Job item:
What is needed is an exact copy of the lines in the listing below, from the one with "X83600000Y-66500000D03*" up to and including the one with "X95375000Y-71950000D03*", with no other lines.

________

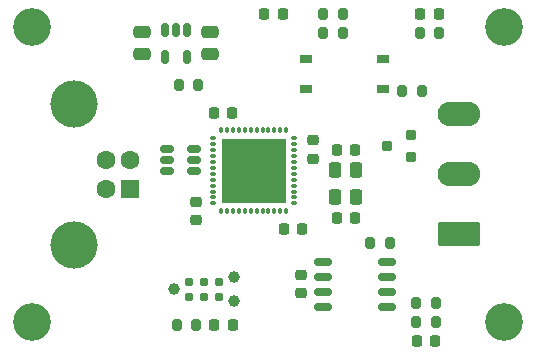
<source format=gbr>
%TF.GenerationSoftware,KiCad,Pcbnew,(6.0.0)*%
%TF.CreationDate,2022-06-11T23:43:57+12:00*%
%TF.ProjectId,Canmaster_HW,43616e6d-6173-4746-9572-5f48572e6b69,rev?*%
%TF.SameCoordinates,Original*%
%TF.FileFunction,Soldermask,Top*%
%TF.FilePolarity,Negative*%
%FSLAX46Y46*%
G04 Gerber Fmt 4.6, Leading zero omitted, Abs format (unit mm)*
G04 Created by KiCad (PCBNEW (6.0.0)) date 2022-06-11 23:43:57*
%MOMM*%
%LPD*%
G01*
G04 APERTURE LIST*
G04 Aperture macros list*
%AMRoundRect*
0 Rectangle with rounded corners*
0 $1 Rounding radius*
0 $2 $3 $4 $5 $6 $7 $8 $9 X,Y pos of 4 corners*
0 Add a 4 corners polygon primitive as box body*
4,1,4,$2,$3,$4,$5,$6,$7,$8,$9,$2,$3,0*
0 Add four circle primitives for the rounded corners*
1,1,$1+$1,$2,$3*
1,1,$1+$1,$4,$5*
1,1,$1+$1,$6,$7*
1,1,$1+$1,$8,$9*
0 Add four rect primitives between the rounded corners*
20,1,$1+$1,$2,$3,$4,$5,0*
20,1,$1+$1,$4,$5,$6,$7,0*
20,1,$1+$1,$6,$7,$8,$9,0*
20,1,$1+$1,$8,$9,$2,$3,0*%
G04 Aperture macros list end*
%ADD10RoundRect,0.150000X-0.625000X-0.150000X0.625000X-0.150000X0.625000X0.150000X-0.625000X0.150000X0*%
%ADD11R,1.600000X1.600000*%
%ADD12C,1.600000*%
%ADD13C,4.000000*%
%ADD14RoundRect,0.225000X-0.225000X-0.250000X0.225000X-0.250000X0.225000X0.250000X-0.225000X0.250000X0*%
%ADD15O,0.650000X0.300000*%
%ADD16O,0.300000X0.650000*%
%ADD17R,2.700000X2.700000*%
%ADD18C,3.200000*%
%ADD19RoundRect,0.150000X-0.150000X0.450000X-0.150000X-0.450000X0.150000X-0.450000X0.150000X0.450000X0*%
%ADD20RoundRect,0.225000X0.250000X-0.225000X0.250000X0.225000X-0.250000X0.225000X-0.250000X-0.225000X0*%
%ADD21RoundRect,0.200000X0.200000X0.275000X-0.200000X0.275000X-0.200000X-0.275000X0.200000X-0.275000X0*%
%ADD22C,0.990600*%
%ADD23C,0.787400*%
%ADD24RoundRect,0.200000X-0.200000X-0.275000X0.200000X-0.275000X0.200000X0.275000X-0.200000X0.275000X0*%
%ADD25RoundRect,0.225000X0.225000X0.250000X-0.225000X0.250000X-0.225000X-0.250000X0.225000X-0.250000X0*%
%ADD26RoundRect,0.218750X-0.218750X-0.256250X0.218750X-0.256250X0.218750X0.256250X-0.218750X0.256250X0*%
%ADD27RoundRect,0.150000X-0.450000X-0.150000X0.450000X-0.150000X0.450000X0.150000X-0.450000X0.150000X0*%
%ADD28RoundRect,0.275000X0.275000X-0.375000X0.275000X0.375000X-0.275000X0.375000X-0.275000X-0.375000X0*%
%ADD29RoundRect,0.249999X1.550001X-0.790001X1.550001X0.790001X-1.550001X0.790001X-1.550001X-0.790001X0*%
%ADD30O,3.600000X2.080000*%
%ADD31RoundRect,0.250000X0.475000X-0.250000X0.475000X0.250000X-0.475000X0.250000X-0.475000X-0.250000X0*%
%ADD32RoundRect,0.225000X-0.250000X0.225000X-0.250000X-0.225000X0.250000X-0.225000X0.250000X0.225000X0*%
%ADD33RoundRect,0.250000X-0.475000X0.250000X-0.475000X-0.250000X0.475000X-0.250000X0.475000X0.250000X0*%
%ADD34RoundRect,0.200000X0.250000X0.200000X-0.250000X0.200000X-0.250000X-0.200000X0.250000X-0.200000X0*%
%ADD35R,1.000000X0.800000*%
G04 APERTURE END LIST*
D10*
%TO.C,U4*%
X104700000Y-79895000D03*
X104700000Y-81165000D03*
X104700000Y-82435000D03*
X104700000Y-83705000D03*
X110100000Y-83705000D03*
X110100000Y-82435000D03*
X110100000Y-81165000D03*
X110100000Y-79895000D03*
%TD*%
D11*
%TO.C,J1*%
X88310000Y-73750000D03*
D12*
X88310000Y-71250000D03*
X86310000Y-71250000D03*
X86310000Y-73750000D03*
D13*
X83600000Y-78500000D03*
X83600000Y-66500000D03*
%TD*%
D14*
%TO.C,C8*%
X95425000Y-67300000D03*
X96975000Y-67300000D03*
%TD*%
D15*
%TO.C,U3*%
X102225000Y-74950000D03*
X102225000Y-74450000D03*
X102225000Y-73950000D03*
X102225000Y-73450000D03*
X102225000Y-72950000D03*
X102225000Y-72450000D03*
X102225000Y-71950000D03*
X102225000Y-71450000D03*
X102225000Y-70950000D03*
X102225000Y-70450000D03*
X102225000Y-69950000D03*
X102225000Y-69450000D03*
D16*
X101550000Y-68775000D03*
X101050000Y-68775000D03*
X100550000Y-68775000D03*
X100050000Y-68775000D03*
X99550000Y-68775000D03*
X99050000Y-68775000D03*
X98550000Y-68775000D03*
X98050000Y-68775000D03*
X97550000Y-68775000D03*
X97050000Y-68775000D03*
X96550000Y-68775000D03*
X96050000Y-68775000D03*
D15*
X95375000Y-69450000D03*
X95375000Y-69950000D03*
X95375000Y-70450000D03*
X95375000Y-70950000D03*
X95375000Y-71450000D03*
X95375000Y-71950000D03*
X95375000Y-72450000D03*
X95375000Y-72950000D03*
X95375000Y-73450000D03*
X95375000Y-73950000D03*
X95375000Y-74450000D03*
X95375000Y-74950000D03*
D16*
X96050000Y-75625000D03*
X96550000Y-75625000D03*
X97050000Y-75625000D03*
X97550000Y-75625000D03*
X98050000Y-75625000D03*
X98550000Y-75625000D03*
X99050000Y-75625000D03*
X99550000Y-75625000D03*
X100050000Y-75625000D03*
X100550000Y-75625000D03*
X101050000Y-75625000D03*
X101550000Y-75625000D03*
D17*
X97450000Y-73550000D03*
X100150000Y-73550000D03*
X97450000Y-70850000D03*
X100150000Y-70850000D03*
%TD*%
D18*
%TO.C,M1*%
X80000000Y-85000000D03*
%TD*%
D19*
%TO.C,U2*%
X93150000Y-60250000D03*
X92200000Y-60250000D03*
X91250000Y-60250000D03*
X91250000Y-62550000D03*
X93150000Y-62550000D03*
%TD*%
D20*
%TO.C,C6*%
X93900000Y-76375000D03*
X93900000Y-74825000D03*
%TD*%
D21*
%TO.C,R5*%
X106325000Y-58900000D03*
X104675000Y-58900000D03*
%TD*%
D22*
%TO.C,J2*%
X97170000Y-81219000D03*
X97170000Y-83251000D03*
X92090000Y-82235000D03*
D23*
X93360000Y-82870000D03*
X93360000Y-81600000D03*
X94630000Y-82870000D03*
X94630000Y-81600000D03*
X95900000Y-82870000D03*
X95900000Y-81600000D03*
%TD*%
D21*
%TO.C,R9*%
X114225000Y-83400000D03*
X112575000Y-83400000D03*
%TD*%
D14*
%TO.C,C2*%
X105825000Y-76200000D03*
X107375000Y-76200000D03*
%TD*%
D24*
%TO.C,R6*%
X104675000Y-60500000D03*
X106325000Y-60500000D03*
%TD*%
D25*
%TO.C,C7*%
X102875000Y-77100000D03*
X101325000Y-77100000D03*
%TD*%
D26*
%TO.C,DS1*%
X112912500Y-58900000D03*
X114487500Y-58900000D03*
%TD*%
D27*
%TO.C,U1*%
X91450000Y-70350000D03*
X91450000Y-71300000D03*
X91450000Y-72250000D03*
X93750000Y-72250000D03*
X93750000Y-71300000D03*
X93750000Y-70350000D03*
%TD*%
D24*
%TO.C,R2*%
X112875000Y-60500000D03*
X114525000Y-60500000D03*
%TD*%
D18*
%TO.C,M4*%
X120000000Y-85000000D03*
%TD*%
D24*
%TO.C,R1*%
X92305000Y-85235000D03*
X93955000Y-85235000D03*
%TD*%
D25*
%TO.C,C3*%
X107375000Y-70400000D03*
X105825000Y-70400000D03*
%TD*%
D28*
%TO.C,Y1*%
X107500000Y-74450000D03*
X107500000Y-72150000D03*
X105700000Y-72150000D03*
X105700000Y-74450000D03*
%TD*%
D24*
%TO.C,R7*%
X111375000Y-65400000D03*
X113025000Y-65400000D03*
%TD*%
D18*
%TO.C,M2*%
X80000000Y-60000000D03*
%TD*%
D20*
%TO.C,C10*%
X102800000Y-82575000D03*
X102800000Y-81025000D03*
%TD*%
D29*
%TO.C,J3*%
X116222500Y-77580000D03*
D30*
X116222500Y-72500000D03*
X116222500Y-67420000D03*
%TD*%
D26*
%TO.C,DS3*%
X99712500Y-58900000D03*
X101287500Y-58900000D03*
%TD*%
D24*
%TO.C,R3*%
X112575000Y-85000000D03*
X114225000Y-85000000D03*
%TD*%
%TO.C,R4*%
X108675000Y-78300000D03*
X110325000Y-78300000D03*
%TD*%
D31*
%TO.C,C4*%
X95100000Y-62350000D03*
X95100000Y-60450000D03*
%TD*%
D18*
%TO.C,M3*%
X120000000Y-60000000D03*
%TD*%
D32*
%TO.C,C5*%
X103800000Y-69625000D03*
X103800000Y-71175000D03*
%TD*%
D33*
%TO.C,C1*%
X89300000Y-60450000D03*
X89300000Y-62350000D03*
%TD*%
D34*
%TO.C,D1*%
X112100000Y-71050000D03*
X112100000Y-69150000D03*
X110100000Y-70100000D03*
%TD*%
D21*
%TO.C,R8*%
X94125000Y-64900000D03*
X92475000Y-64900000D03*
%TD*%
D14*
%TO.C,C9*%
X95455000Y-85235000D03*
X97005000Y-85235000D03*
%TD*%
D35*
%TO.C,U5*%
X103250000Y-62730000D03*
X103250000Y-65270000D03*
X109750000Y-65270000D03*
X109750000Y-62730000D03*
%TD*%
D26*
%TO.C,DS2*%
X112612500Y-86600000D03*
X114187500Y-86600000D03*
%TD*%
M02*

</source>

________

Exercise output:
X83600000Y-66500000D03*
%TD*%
D14*
%TO.C,C8*%
X95425000Y-67300000D03*
X96975000Y-67300000D03*
%TD*%
D15*
%TO.C,U3*%
X102225000Y-74950000D03*
X102225000Y-74450000D03*
X102225000Y-73950000D03*
X102225000Y-73450000D03*
X102225000Y-72950000D03*
X102225000Y-72450000D03*
X102225000Y-71950000D03*
X102225000Y-71450000D03*
X102225000Y-70950000D03*
X102225000Y-70450000D03*
X102225000Y-69950000D03*
X102225000Y-69450000D03*
D16*
X101550000Y-68775000D03*
X101050000Y-68775000D03*
X100550000Y-68775000D03*
X100050000Y-68775000D03*
X99550000Y-68775000D03*
X99050000Y-68775000D03*
X98550000Y-68775000D03*
X98050000Y-68775000D03*
X97550000Y-68775000D03*
X97050000Y-68775000D03*
X96550000Y-68775000D03*
X96050000Y-68775000D03*
D15*
X95375000Y-69450000D03*
X95375000Y-69950000D03*
X95375000Y-70450000D03*
X95375000Y-70950000D03*
X95375000Y-71450000D03*
X95375000Y-71950000D03*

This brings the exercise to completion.